Und der Christ unter den Wählern? Er entscheidet zuerst nach Prinzip und dann nach Anwendung. „Liebe Deinen Nächsten wie Dich selbst“ ist erster Grundsatz der Tugend, muss aber angewendet werden nach dem sofort folgenden Grundsatz der Gerechtigkeit, und zwar in gesetzlichen Ausführungsbestimmungen. Barmherzigkeit ist (gesetzlich gesehen) stets nur die Verbeugung des ungenügenden Gesetzes vor der größeren Tugend des einzelnen Menschen. Siehe: barmherziger Samariter. Das kann nur als Ausnahme gelten – Stichwort: Kirchenasyl! – und auf Dauer funktioniert so kein Staat. Gesetze müssen verbessert werden, nicht die Willkür von bürokratischer Verwaltung oder privater Barmherzigkeit.

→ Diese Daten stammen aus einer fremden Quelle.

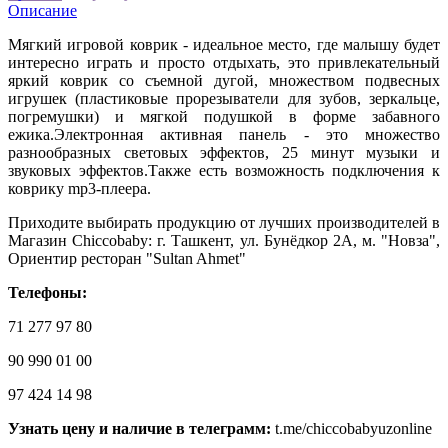
Описание
Мягкий игровой коврик - идеальное место, где малышу будет
интересно играть и просто отдыхать, это привлекательный
яркий коврик со съемной дугой, множеством подвесных
игрушек (пластиковые прорезыватели для зубов, зеркальце,
погремушки) и мягкой подушкой в форме забавного
ежика.Электронная активная панель - это множество
разнообразных световых эффектов, 25 минут музыки и
звуковых эффектов.Также есть возможность подключения к
коврику mp3-плеера.
Приходите выбирать продукцию от лучших производителей в
Магазин Chiccobaby: г. Ташкент, ул. Бунёдкор 2А, м. "Новза",
Ориентир ресторан "Sultan Ahmet"
Телефоны:
71 277 97 80
90 990 01 00
97 424 14 98
Узнать цену и наличие в телеграмм:
t.me/chiccobabyuzonline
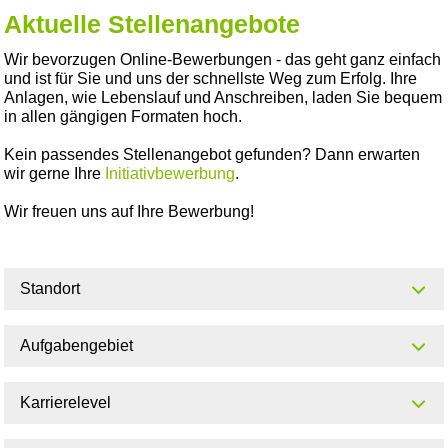
Aktuelle Stellenangebote
Wir bevorzugen Online-Bewerbungen - das geht ganz einfach
und ist für Sie und uns der schnellste Weg zum Erfolg. Ihre
Anlagen, wie Lebenslauf und Anschreiben, laden Sie bequem
in allen gängigen Formaten hoch.
Kein passendes Stellenangebot gefunden? Dann erwarten
wir gerne Ihre
Initiativbewerbung
.
Wir freuen uns auf Ihre Bewerbung!
Standort
Aufgabengebiet
Karrierelevel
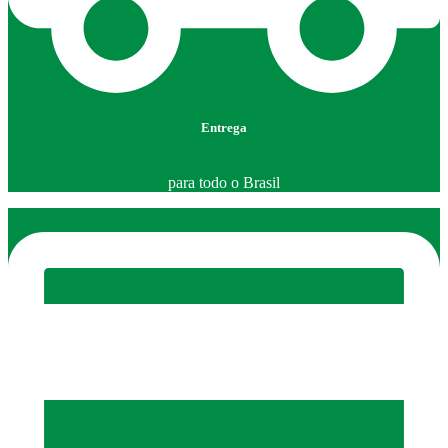
Entrega
para todo o Brasil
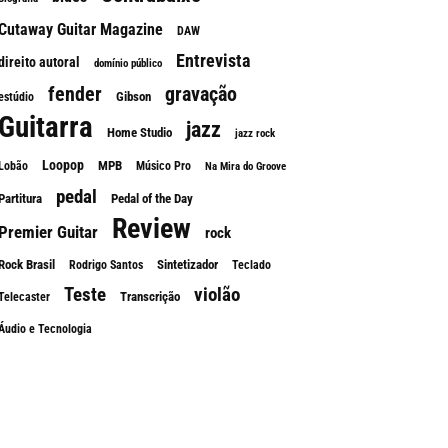
Cutaway Guitar Magazine
DAW
Entrevista
direito autoral
domínio público
fender
gravação
Gibson
estúdio
Guitarra
jazz
Home Studio
jazz rock
Loopop
MPB
Lobão
Músico Pro
Na Mira do Groove
pedal
Partitura
Pedal of the Day
Review
Premier Guitar
rock
Rock Brasil
Sintetizador
Rodrigo Santos
Teclado
Teste
violão
Transcrição
Telecaster
Áudio e Tecnologia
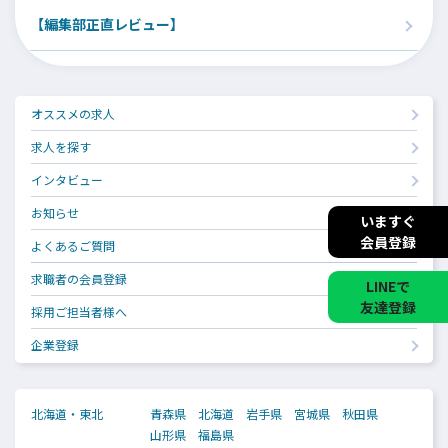
【編集部正直レビュー】
オススメの求人
求人を探す
インタビュー
お知らせ
いますぐ
会員登録
よくあるご質問
求職者の会員登録
LINEで
友達登録
採用ご担当者様へ
企業登録
北海道・東北
青森県
北海道
岩手県
宮城県
秋田県
山形県
福島県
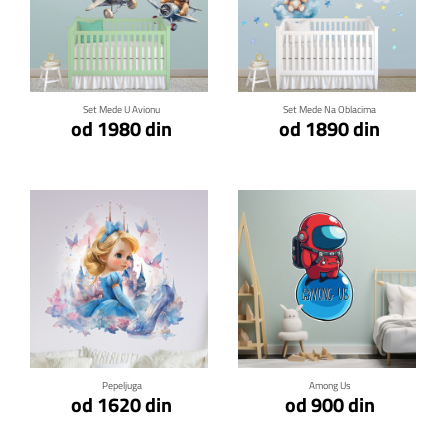
Klikni za detalje
Klikni za detalje
Set Mede U Avionu
Set Mede Na Oblacima
od 1980 din
od 1890 din
Klikni za detalje
Klikni za detalje
Pepeljuga
Among Us
od 1620 din
od 900 din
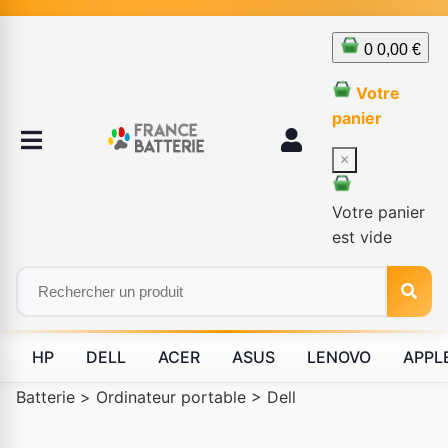
0
0,00 €
Votre
panier
×
Votre panier
est vide
HP
DELL
ACER
ASUS
LENOVO
APPL
Batterie
>
Ordinateur portable
>
Dell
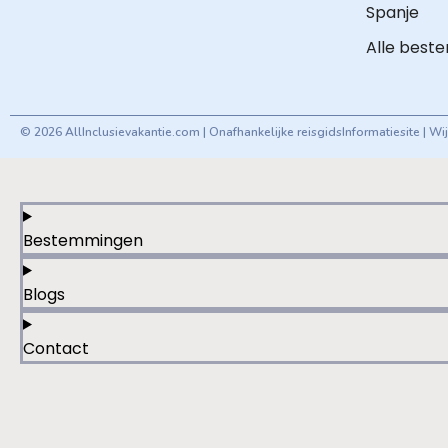
Spanje
Alle best
© 2026 AllInclusievakantie.com | Onafhankelijke reisgids
Informatiesite | W
Bestemmingen
Blogs
Contact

Gerechtigkeit ist die kleinere, weniger liebreizende und oft sogar garstige Schwester der viel beschworenen Barmherzigkeit. Aber mit der kann ohnehin nicht umstandslos Staat gemacht werden, sonst bräuchten wir keine Gerichte und Gefängnisse, sondern nur Kirchen und Suppenküchen. Leider ist es außerhalb des Paradieses und jenseits von Kain und Abels schicksalhaftem Aufeinandertreffen so einfach längst nicht mehr und stets ist an den lieben und zugleich nüchternen Immanuel Kant zu erinnern: Gesetze müssen gemacht sein wie für ein Volk von Teufeln. Nicht etwa Behörden müssen für ein Volk von Teufeln gemacht sein, sondern eben Gesetze. Nicht perfekte Bürokratie soll Verbrechen, auch von dissozialen Migranten, verhindern, sondern das Gesetz. Auch und gerade nach Auffassung der katholischen Soziallehre, die sich keineswegs auf Barmherzigkeit und die Caritas beschränkt, sondern ebenso zuständig ist für eine mögliche anzuwendende Härte des Gesetzes, das der Gerechtigkeit dient. Sonst brauchen wir am Ende nur noch Suppenküchen und Kirchenchöre.